PROBLEM TO SOLVE:
Read through the records below and copy each line that uses the word "Новая".

::: INFORMATION SHOWN :::

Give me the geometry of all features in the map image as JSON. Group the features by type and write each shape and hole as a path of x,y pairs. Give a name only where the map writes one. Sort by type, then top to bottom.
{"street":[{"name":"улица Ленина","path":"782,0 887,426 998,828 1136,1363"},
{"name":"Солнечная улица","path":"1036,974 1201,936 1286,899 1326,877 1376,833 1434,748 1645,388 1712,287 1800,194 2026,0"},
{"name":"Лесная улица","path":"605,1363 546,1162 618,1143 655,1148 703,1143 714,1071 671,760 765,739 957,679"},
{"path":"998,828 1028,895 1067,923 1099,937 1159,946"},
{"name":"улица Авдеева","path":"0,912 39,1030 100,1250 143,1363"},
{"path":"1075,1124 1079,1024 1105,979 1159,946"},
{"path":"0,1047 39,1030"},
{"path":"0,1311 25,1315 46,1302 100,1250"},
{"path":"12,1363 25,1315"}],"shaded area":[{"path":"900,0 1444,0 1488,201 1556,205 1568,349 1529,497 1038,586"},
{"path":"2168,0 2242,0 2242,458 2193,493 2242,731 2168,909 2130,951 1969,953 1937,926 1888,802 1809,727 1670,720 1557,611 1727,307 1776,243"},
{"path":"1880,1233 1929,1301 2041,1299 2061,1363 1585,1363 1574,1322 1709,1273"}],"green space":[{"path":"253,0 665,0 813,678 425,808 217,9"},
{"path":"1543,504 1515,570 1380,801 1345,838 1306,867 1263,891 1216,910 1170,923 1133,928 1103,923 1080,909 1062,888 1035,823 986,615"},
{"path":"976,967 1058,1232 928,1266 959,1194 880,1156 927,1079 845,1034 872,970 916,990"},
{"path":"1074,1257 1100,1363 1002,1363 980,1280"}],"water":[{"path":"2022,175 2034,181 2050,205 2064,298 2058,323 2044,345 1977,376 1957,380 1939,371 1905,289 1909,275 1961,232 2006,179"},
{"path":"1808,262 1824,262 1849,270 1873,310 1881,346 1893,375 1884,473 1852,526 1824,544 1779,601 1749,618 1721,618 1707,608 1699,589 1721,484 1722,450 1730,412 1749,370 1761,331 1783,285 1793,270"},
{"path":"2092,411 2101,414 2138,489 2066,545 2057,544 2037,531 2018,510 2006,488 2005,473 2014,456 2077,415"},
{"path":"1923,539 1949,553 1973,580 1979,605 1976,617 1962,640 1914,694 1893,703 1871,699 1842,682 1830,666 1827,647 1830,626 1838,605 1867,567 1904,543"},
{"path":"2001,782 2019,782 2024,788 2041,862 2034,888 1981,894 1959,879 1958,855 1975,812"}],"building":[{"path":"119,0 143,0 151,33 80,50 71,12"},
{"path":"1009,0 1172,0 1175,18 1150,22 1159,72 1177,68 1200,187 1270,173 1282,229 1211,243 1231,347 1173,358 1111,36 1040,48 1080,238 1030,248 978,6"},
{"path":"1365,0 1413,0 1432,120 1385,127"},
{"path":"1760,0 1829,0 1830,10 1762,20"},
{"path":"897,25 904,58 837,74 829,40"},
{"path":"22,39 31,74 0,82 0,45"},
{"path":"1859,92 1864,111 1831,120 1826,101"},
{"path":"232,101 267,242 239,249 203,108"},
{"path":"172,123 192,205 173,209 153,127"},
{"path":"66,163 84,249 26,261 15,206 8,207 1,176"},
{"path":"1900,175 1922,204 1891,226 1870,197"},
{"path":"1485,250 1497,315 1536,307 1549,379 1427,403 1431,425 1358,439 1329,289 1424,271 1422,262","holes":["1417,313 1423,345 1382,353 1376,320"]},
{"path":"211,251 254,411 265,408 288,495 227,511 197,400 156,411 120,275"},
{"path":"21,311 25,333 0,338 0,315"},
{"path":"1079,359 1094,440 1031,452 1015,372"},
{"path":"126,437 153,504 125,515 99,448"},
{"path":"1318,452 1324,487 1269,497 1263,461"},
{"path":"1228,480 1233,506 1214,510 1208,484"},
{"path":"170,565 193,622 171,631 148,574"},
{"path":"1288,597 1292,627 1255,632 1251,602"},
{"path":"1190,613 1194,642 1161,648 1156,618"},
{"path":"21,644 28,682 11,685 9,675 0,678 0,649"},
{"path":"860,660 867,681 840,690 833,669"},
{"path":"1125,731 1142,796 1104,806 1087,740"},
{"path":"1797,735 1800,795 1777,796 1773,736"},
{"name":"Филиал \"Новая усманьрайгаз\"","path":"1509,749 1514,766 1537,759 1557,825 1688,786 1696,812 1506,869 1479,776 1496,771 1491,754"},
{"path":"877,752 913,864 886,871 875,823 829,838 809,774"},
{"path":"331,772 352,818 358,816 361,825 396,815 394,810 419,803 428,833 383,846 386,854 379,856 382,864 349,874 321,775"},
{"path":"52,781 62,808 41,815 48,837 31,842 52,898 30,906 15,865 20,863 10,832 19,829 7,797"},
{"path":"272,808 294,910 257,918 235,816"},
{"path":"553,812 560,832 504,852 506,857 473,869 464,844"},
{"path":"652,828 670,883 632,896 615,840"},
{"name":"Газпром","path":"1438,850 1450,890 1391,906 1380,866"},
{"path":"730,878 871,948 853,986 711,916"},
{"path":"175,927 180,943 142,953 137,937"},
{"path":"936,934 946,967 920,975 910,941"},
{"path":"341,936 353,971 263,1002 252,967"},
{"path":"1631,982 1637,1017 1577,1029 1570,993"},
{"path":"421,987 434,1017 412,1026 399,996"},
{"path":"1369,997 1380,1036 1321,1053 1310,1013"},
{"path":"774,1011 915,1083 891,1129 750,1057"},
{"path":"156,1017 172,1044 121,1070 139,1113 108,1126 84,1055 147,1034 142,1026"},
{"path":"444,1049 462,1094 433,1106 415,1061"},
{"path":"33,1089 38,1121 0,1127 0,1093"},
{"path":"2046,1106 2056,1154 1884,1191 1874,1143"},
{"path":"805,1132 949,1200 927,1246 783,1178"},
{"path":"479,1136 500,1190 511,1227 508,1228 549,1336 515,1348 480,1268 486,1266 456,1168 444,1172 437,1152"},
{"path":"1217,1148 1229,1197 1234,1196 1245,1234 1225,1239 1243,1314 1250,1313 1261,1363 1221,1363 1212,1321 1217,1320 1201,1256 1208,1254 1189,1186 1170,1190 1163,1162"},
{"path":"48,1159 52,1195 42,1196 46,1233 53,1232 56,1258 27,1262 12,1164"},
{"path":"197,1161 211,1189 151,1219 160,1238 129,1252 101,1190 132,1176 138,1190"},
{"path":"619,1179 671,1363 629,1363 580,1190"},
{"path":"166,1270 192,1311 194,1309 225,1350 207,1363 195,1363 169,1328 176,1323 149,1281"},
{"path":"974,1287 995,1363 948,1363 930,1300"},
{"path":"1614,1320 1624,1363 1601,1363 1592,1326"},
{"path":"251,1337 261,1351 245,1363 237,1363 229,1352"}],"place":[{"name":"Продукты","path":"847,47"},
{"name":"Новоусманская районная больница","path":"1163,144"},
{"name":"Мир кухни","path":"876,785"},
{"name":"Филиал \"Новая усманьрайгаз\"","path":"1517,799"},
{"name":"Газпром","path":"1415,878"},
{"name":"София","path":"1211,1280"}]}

:::

ANSWER SECTION:
{"name":"Филиал \"Новая усманьрайгаз\"","path":"1509,749 1514,766 1537,759 1557,825 1688,786 1696,812 1506,869 1479,776 1496,771 1491,754"},
{"name":"Филиал \"Новая усманьрайгаз\"","path":"1517,799"},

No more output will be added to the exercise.